> **What you will do**
Continue the post on how to critique other writers' work, picking up right after its last sentence.

**** Passage provided

This topic came up as the result of a couple of my Facebook writing people. They were scared to put out their work for critique because of people who tore them apart, and were not constructive. They were hating on it, in other words. When you are a new writer, constructive criticism can feel like a personal attack against them. Basically a critiquer shows where the strengths are, and where there is room for improvement. However, there are good ways to critique, and bad ways to critique. When I belonged to a local critique group, this topic was discussed in detail for us to follow...thought I would share.
- Be Courteous. There is nothing good about being an a**. Be respectful, this shows you are a professional. “This is the worst crap ever written,” is a BIG NO NO!
- Be Professional: Use good grammar and do not use profanity. Basically use good manners.
- Be Specific: Point out what you mean in your critique. Give examples. When I critique, I usually take out the section that needs work (that I think needs work), and mentionwhat is the problem. Sometimes I even rewrite the passage to show what I mean. Words like “That didn't work for me...” with no explanation of where it didn't work is really annoying You can say, “This section didn't work for me, and this is why...”

********
**** Data to examine

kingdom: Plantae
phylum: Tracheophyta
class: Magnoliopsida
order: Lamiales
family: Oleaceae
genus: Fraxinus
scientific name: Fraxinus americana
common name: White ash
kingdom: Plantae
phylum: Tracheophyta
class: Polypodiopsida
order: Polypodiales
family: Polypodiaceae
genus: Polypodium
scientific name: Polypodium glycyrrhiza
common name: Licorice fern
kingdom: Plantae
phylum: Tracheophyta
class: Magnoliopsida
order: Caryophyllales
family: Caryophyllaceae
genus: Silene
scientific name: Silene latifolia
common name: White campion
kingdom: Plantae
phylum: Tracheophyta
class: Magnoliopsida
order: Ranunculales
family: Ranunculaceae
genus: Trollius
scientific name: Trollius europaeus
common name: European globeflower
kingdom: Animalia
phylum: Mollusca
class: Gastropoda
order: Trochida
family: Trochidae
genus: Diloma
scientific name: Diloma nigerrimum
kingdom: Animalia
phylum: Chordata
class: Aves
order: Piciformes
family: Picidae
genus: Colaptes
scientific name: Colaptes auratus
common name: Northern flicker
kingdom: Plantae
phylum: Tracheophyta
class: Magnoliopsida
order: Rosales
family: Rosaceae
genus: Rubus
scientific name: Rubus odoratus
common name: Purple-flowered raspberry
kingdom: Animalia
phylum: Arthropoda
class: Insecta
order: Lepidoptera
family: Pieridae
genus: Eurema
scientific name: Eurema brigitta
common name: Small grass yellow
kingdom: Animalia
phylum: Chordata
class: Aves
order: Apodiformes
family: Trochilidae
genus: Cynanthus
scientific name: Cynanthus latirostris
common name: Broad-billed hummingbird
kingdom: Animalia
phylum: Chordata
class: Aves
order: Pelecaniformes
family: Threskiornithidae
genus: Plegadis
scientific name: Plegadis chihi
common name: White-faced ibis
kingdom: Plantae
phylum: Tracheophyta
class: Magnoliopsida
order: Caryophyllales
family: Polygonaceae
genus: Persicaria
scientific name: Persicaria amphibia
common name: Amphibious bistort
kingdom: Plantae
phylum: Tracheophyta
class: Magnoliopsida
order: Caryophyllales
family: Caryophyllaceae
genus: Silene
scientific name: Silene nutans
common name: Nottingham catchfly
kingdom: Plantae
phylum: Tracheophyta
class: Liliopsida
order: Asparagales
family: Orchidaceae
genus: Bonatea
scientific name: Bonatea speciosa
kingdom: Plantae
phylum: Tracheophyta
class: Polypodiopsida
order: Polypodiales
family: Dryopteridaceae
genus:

********

> **Answer space**
- Babylon...oops wrong blog!
- Be Clear and Concise: Make your notations and comments in clear, easy to understand wording. Nothing worse than having to ask about every little thing the critiquer has said in a critique, and this shows you are a professional...if they have to ask that many questions...you haven't done your job as a critiquer.
- Do unto others...: Be respectful when doing a critique. I am because that is the way I would like to be treated when someone is critiquing me.
- Be respectful of Writers Feelings: For instance, if you think something is too wordy (because too many details are being used), you could first state that the details really make the scene come to life, but then gently point out that sometimes it can interrupt flow, you could also make a brief suggestion on how to do that. Also, with newer writers, it can be helpful to point out only a couple of things to focus on, and praise the strengths you see.
- Do Not Judge the Story itself: A critiquers job is to judge the quality of the writing. Especially if it is a genre you do not usually read.
- Reread your critique: Before you send back a critique, go through to make sure it sounds good, and looks good. Looking professional is the key, and the writer has to be able to understand your critique.
I have a form with structural information...i.e. Spelling errors, grammatical errors (tallies), and repetitions. Then I have a section on pacing (flow), and structure comments. I add a disclaimer that states that the critique is just suggestions, and that I am making the comments to make the work stronger. But that the suggestions are just that...suggestions on how I *believe* what the work needs. Then I take the manuscript and go through it, making the comments themselves. Highlighting the errors on grammar, speelign, and specifics etc. To help the writer see what I mean.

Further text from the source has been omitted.